[SOURCE PASSAGE Boundary: Start]
USING PASCAL ON THE NOVAS




James L. Peterson




Systems Programming Laboratory Note 4
SPL/4



Department of Computer Sciences
The University of Texas at Austin
Austin, Texas 78712




January, 1978




ABSTRACT

This note describes the procedure for using the Pascal compiler on the Nova computer system of the Department of Computer Sciences at the University of Texas at Austin. It also indicates the limitations of the system and how they can be overcome.


1. Introduction

A compiler for a Pascal-like language (hereafter called Pascal for brevity) has been written and is operational on the Nova computer system. The compiler translates programs written in a subset of Pascal into Nova assembly language. These assembly language programs can then be assembled, loaded, and executed in the normal manner.

The language subset which is compiled is defined further in [1] and the code generation approach is discussed in [2]. This note describes how to use the compiler, the language subset which is accepted and how to live with this subset, and how to interact with the current operating system, RDOS. This is the principal users manual for the Nova Pascal.

2. Using the Compiler

The compiler exists as a set of files as follows,


PASC.PA - The Pascal compiler (in Pascal) PASC.SR - The Pascal compiler in Nova assembly language PASC.RB - The Pascal compiler in relocatable binary PASC.SV - The executable core image Pascal compiler

The relationship amongst these files is illustrated in Figure 1.






Figure 1. The relationships amongst the Pascal compiler files. This also illustrates the steps involved in compiling, assembling, loading, and executing a Pascal program.

The compiler save file (PASC.SV) has been moved into both DP0 and DP0F, and may be executed from either of these two directories. Typical use of the compiler would involve:
  1. Write your Pascal program, limiting the program to the available subset of Pascal (see 5.0 below).

  2. Create a text file of your program using any of the text editors or other means such as cards and the card reader. We suggest that all Pascal programs be given the extension .PA. (file.PA).
[SOURCE PASSAGE Boundary: End]
→ **WORK ITEM A**
Do these statements agree with the Nova Pascal note? For each, answer yes or no and quote the words from the note that decide it.
(i) The compiler translates Pascal programs into Nova assembly language.
(ii) The compiler save file can be executed only from DP0.
(iii) The note suggests giving Pascal programs the extension .SR.
→ **WORK ITEM B**
Please reproduce the Nova Pascal note word for word, from "2. Using the" down to "in Figure 1.".
→ **WORK ITEM C**
Answer these questions from the Nova Pascal note:
(i) In what month and year was the note issued?
(ii) What is the name of the current operating system?
(iii) Which file is the executable core image Pascal compiler?
[MATERIAL PROVIDED Boundary: Start]
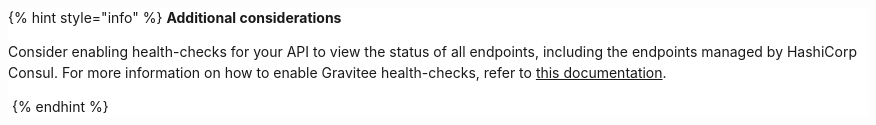 {% hint style="info" %}
**Additional considerations**

Consider enabling health-checks for your API to view the status of all endpoints, including the endpoints managed by HashiCorp Consul. For more information on how to enable Gravitee health-checks, refer to [this documentation](load-balancing-failover-and-health-checks.md#configure-gravitee-health-checks).

<img src="../../../../.gitbook/assets/enable health check to monitor backend endpoints managed by Hashicorp Consul.png" alt="" data-size="original">
{% endhint %}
[MATERIAL PROVIDED Boundary: End]
→ **TASK RESPONSE A**
(i) Yes: "The compiler translates programs written in a subset of Pascal into Nova assembly language."
(ii) No: "has been moved into both DP0 and DP0F, and may be executed from either of these two directories."
(iii) No: "We suggest that all Pascal programs be given the extension .PA."

→ **TASK RESPONSE B**
2. Using the Compiler

The compiler exists as a set of files as follows,


PASC.PA - The Pascal compiler (in Pascal) PASC.SR - The Pascal compiler in Nova assembly language PASC.RB - The Pascal compiler in relocatable binary PASC.SV - The executable core image Pascal compiler

The relationship amongst these files is illustrated in Figure 1.

→ **TASK RESPONSE C**
(i) January, 1978
(ii) RDOS
(iii) PASC.SV